Materials provided START

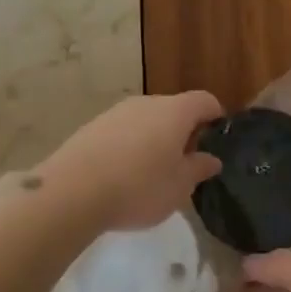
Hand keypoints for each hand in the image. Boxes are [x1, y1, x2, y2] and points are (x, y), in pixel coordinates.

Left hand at [40, 91, 224, 232]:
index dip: (215, 115)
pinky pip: (122, 131)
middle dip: (183, 131)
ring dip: (155, 138)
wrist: (73, 191)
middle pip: (174, 109)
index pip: (204, 101)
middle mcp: (146, 103)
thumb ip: (198, 169)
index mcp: (174, 112)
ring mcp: (116, 112)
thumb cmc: (139, 187)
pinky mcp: (92, 127)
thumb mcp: (179, 187)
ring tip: (153, 172)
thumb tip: (211, 159)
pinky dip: (130, 146)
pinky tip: (123, 174)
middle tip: (186, 162)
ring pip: (146, 120)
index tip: (218, 136)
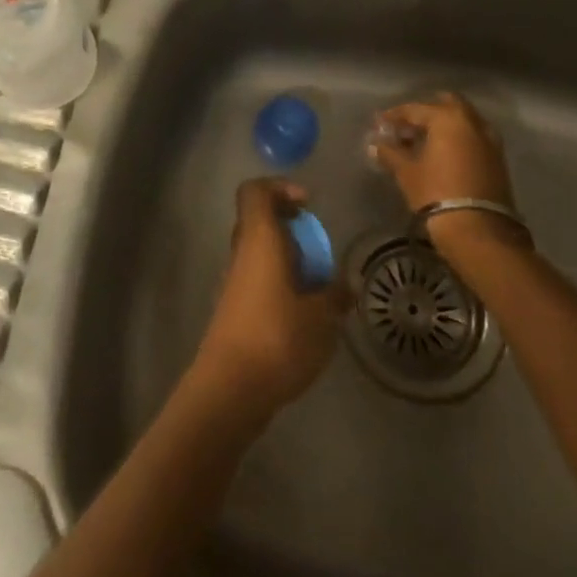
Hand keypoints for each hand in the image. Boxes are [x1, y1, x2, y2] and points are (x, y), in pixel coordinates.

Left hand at [190, 179, 348, 423]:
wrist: (231, 388)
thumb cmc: (277, 338)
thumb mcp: (321, 318)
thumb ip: (335, 297)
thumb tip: (346, 286)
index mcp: (258, 239)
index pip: (255, 191)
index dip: (279, 188)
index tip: (307, 205)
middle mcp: (241, 253)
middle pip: (258, 220)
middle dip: (289, 227)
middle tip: (317, 248)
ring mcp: (232, 281)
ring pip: (257, 252)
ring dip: (285, 258)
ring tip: (315, 285)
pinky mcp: (232, 309)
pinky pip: (256, 279)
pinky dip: (277, 283)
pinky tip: (301, 313)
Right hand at [369, 92, 527, 259]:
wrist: (479, 232)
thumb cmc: (436, 193)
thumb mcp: (407, 172)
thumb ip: (390, 153)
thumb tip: (376, 144)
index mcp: (447, 118)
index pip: (415, 109)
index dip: (394, 116)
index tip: (379, 123)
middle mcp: (472, 122)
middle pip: (446, 104)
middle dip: (426, 112)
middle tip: (407, 127)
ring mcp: (489, 140)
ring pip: (463, 121)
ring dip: (444, 126)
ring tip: (424, 142)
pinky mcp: (498, 160)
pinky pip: (473, 138)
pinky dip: (458, 140)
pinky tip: (443, 155)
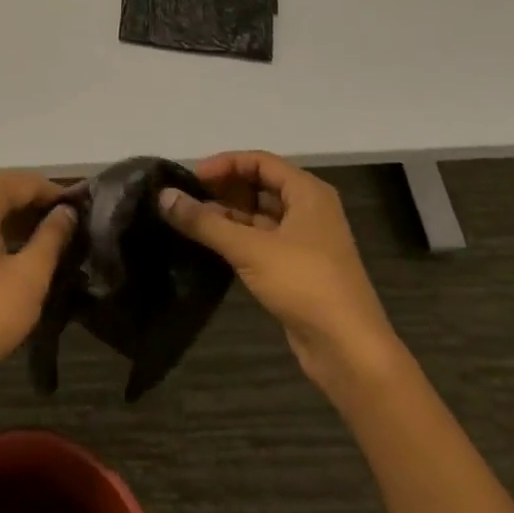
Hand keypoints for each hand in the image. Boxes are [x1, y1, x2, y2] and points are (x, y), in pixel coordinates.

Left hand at [0, 172, 76, 394]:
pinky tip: (19, 250)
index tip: (84, 211)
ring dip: (19, 216)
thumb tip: (67, 211)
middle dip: (38, 204)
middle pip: (5, 188)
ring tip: (51, 239)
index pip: (26, 182)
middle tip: (70, 226)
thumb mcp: (29, 277)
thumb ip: (52, 237)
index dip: (57, 194)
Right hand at [159, 151, 400, 391]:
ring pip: (260, 215)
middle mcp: (309, 209)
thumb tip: (164, 196)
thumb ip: (204, 222)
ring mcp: (306, 240)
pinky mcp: (298, 268)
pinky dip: (238, 238)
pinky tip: (211, 246)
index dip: (225, 164)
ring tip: (192, 222)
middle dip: (224, 189)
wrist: (349, 350)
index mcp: (308, 193)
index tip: (192, 178)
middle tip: (188, 199)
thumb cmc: (305, 284)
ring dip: (228, 215)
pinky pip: (263, 240)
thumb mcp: (249, 248)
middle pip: (260, 185)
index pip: (260, 161)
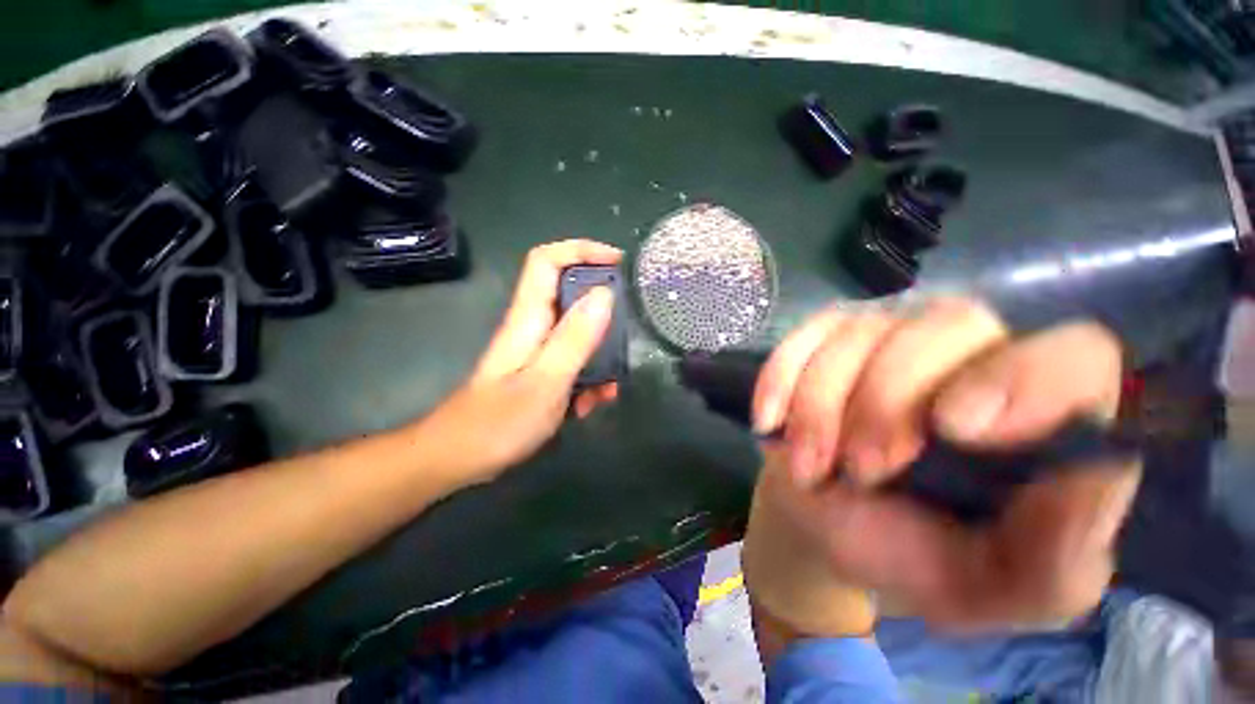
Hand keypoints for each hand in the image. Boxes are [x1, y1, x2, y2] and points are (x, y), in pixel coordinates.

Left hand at [414, 240, 621, 484]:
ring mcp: (537, 352)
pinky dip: (588, 379)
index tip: (617, 262)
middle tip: (625, 338)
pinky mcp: (541, 373)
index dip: (581, 250)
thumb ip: (576, 338)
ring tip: (609, 390)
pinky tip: (591, 406)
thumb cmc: (499, 422)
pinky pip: (573, 363)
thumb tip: (604, 294)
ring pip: (578, 335)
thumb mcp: (547, 380)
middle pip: (571, 296)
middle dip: (603, 314)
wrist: (458, 459)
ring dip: (600, 357)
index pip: (547, 261)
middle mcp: (534, 327)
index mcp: (529, 318)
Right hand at [749, 297, 1140, 629]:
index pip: (1074, 355)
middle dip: (888, 401)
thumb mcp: (997, 589)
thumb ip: (1059, 557)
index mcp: (1040, 418)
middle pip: (949, 325)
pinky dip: (780, 378)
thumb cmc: (916, 557)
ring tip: (809, 468)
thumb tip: (1093, 475)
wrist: (828, 526)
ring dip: (820, 405)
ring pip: (860, 333)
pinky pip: (803, 337)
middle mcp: (972, 357)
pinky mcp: (826, 342)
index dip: (1024, 377)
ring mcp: (889, 339)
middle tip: (860, 471)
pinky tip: (770, 422)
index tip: (955, 428)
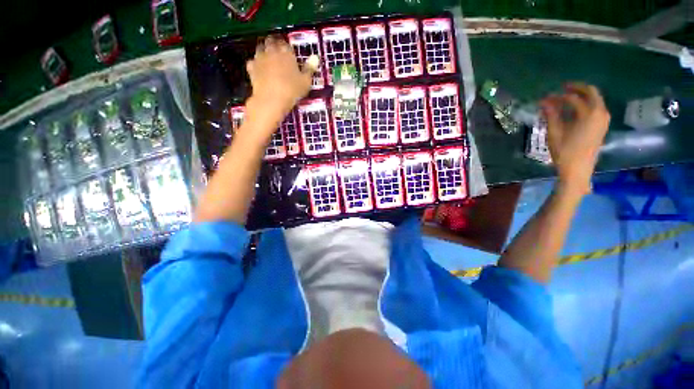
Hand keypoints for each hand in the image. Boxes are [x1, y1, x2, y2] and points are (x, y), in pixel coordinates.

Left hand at [245, 36, 313, 128]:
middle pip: (271, 42)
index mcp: (286, 53)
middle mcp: (272, 51)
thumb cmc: (292, 90)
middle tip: (278, 54)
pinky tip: (259, 70)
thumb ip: (310, 69)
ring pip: (260, 49)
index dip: (288, 49)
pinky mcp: (251, 68)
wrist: (272, 99)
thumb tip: (315, 58)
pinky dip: (255, 64)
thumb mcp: (306, 82)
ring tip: (268, 60)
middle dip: (274, 45)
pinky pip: (252, 62)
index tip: (290, 55)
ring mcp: (260, 58)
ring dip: (264, 52)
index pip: (286, 45)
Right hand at [541, 83, 610, 195]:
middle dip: (576, 88)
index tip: (545, 99)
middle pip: (591, 92)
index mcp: (589, 114)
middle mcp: (600, 113)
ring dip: (581, 96)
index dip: (558, 97)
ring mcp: (603, 120)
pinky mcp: (602, 126)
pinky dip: (585, 105)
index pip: (573, 98)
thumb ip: (551, 115)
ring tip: (566, 99)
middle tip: (562, 88)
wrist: (578, 170)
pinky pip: (596, 108)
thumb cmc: (565, 152)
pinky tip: (573, 110)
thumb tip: (544, 102)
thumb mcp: (555, 133)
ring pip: (595, 100)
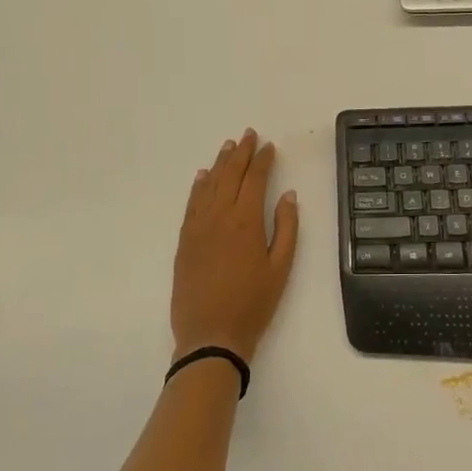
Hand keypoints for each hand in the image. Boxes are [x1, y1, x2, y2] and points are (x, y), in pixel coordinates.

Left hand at [171, 130, 299, 363]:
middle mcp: (219, 216)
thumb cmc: (253, 304)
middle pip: (229, 175)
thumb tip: (288, 195)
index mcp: (246, 221)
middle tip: (248, 135)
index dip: (262, 160)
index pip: (255, 179)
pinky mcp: (184, 240)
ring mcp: (197, 227)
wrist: (210, 335)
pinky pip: (191, 204)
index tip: (269, 146)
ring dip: (219, 163)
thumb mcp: (280, 268)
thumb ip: (287, 228)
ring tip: (227, 146)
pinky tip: (202, 176)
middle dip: (240, 153)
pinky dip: (198, 186)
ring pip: (208, 185)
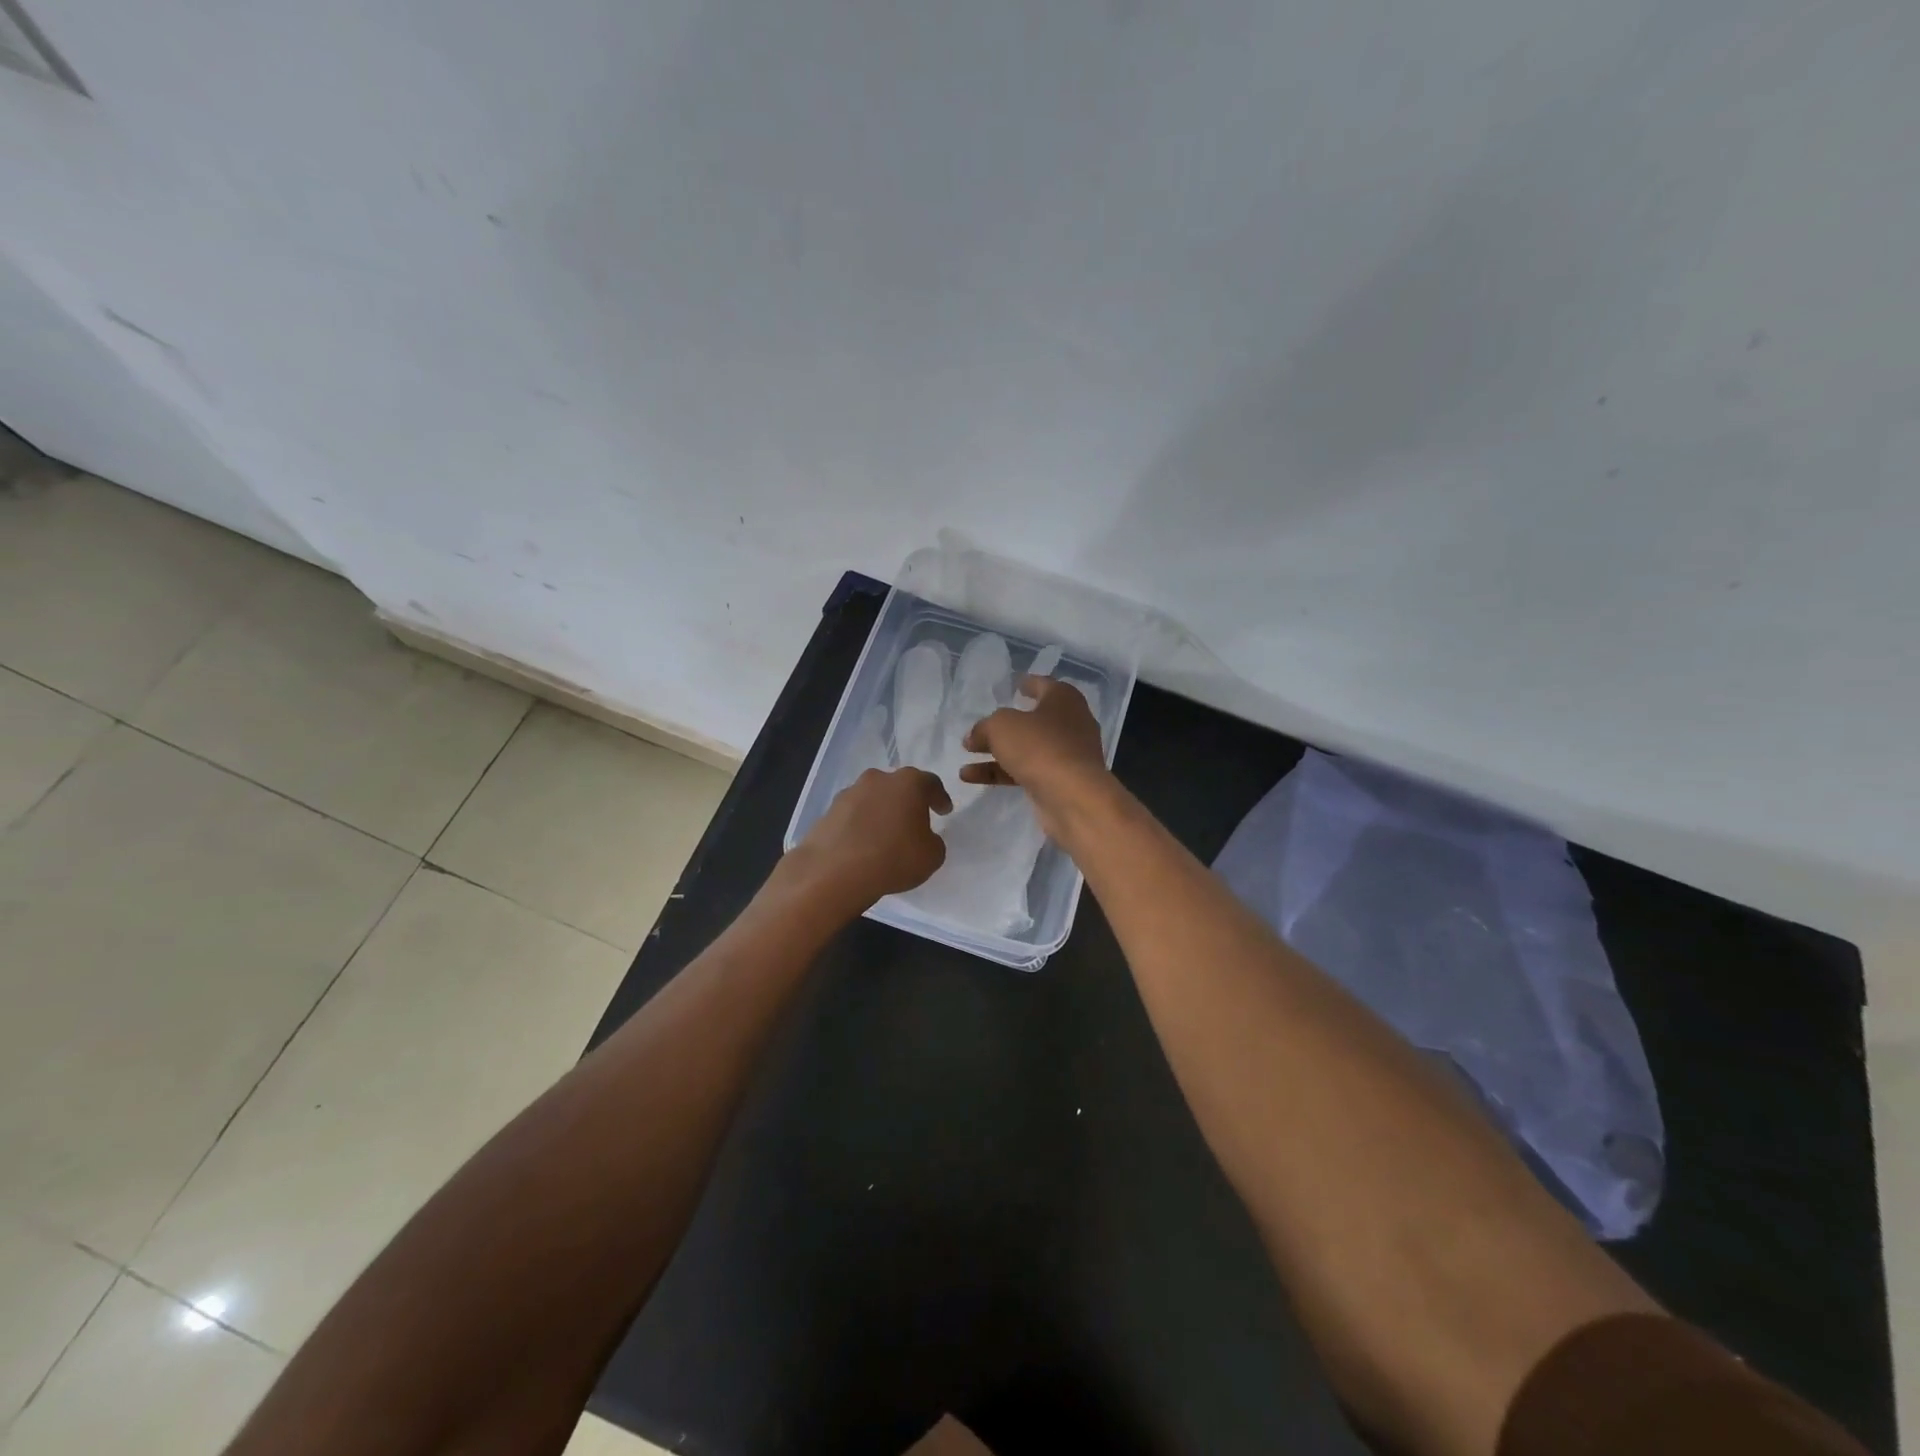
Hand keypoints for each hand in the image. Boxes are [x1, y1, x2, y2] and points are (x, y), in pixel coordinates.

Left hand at [790, 766, 951, 910]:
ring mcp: (849, 793)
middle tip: (914, 820)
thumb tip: (924, 838)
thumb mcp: (932, 856)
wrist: (835, 872)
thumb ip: (933, 842)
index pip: (931, 784)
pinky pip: (853, 815)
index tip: (944, 811)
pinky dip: (860, 825)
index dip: (939, 798)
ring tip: (885, 835)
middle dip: (907, 801)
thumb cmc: (894, 858)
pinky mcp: (828, 811)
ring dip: (881, 812)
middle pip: (898, 786)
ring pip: (873, 798)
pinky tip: (863, 844)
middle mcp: (878, 779)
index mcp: (908, 783)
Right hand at [960, 677, 1109, 838]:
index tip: (1013, 684)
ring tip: (965, 753)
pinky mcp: (1059, 782)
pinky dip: (1000, 772)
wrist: (1073, 797)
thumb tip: (974, 736)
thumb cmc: (1039, 746)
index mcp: (1063, 699)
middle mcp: (1070, 724)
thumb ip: (984, 727)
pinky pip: (1025, 771)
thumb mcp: (1001, 726)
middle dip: (1005, 724)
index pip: (1043, 685)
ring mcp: (1066, 755)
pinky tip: (970, 777)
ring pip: (1026, 748)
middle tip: (981, 725)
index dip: (1026, 683)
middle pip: (1033, 719)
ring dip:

Materials provided END

### What you need to do
Check each line above for the word "Left", and copy the lines where it appears.

### Task response
Left hand at [40, 91, 224, 232]:
Left hand at [190, 179, 348, 423]:
Left hand at [0, 172, 76, 394]:
Left hand at [414, 240, 621, 484]:
Left hand at [245, 36, 313, 128]:
Left hand at [171, 130, 299, 363]:
Left hand at [790, 766, 951, 910]:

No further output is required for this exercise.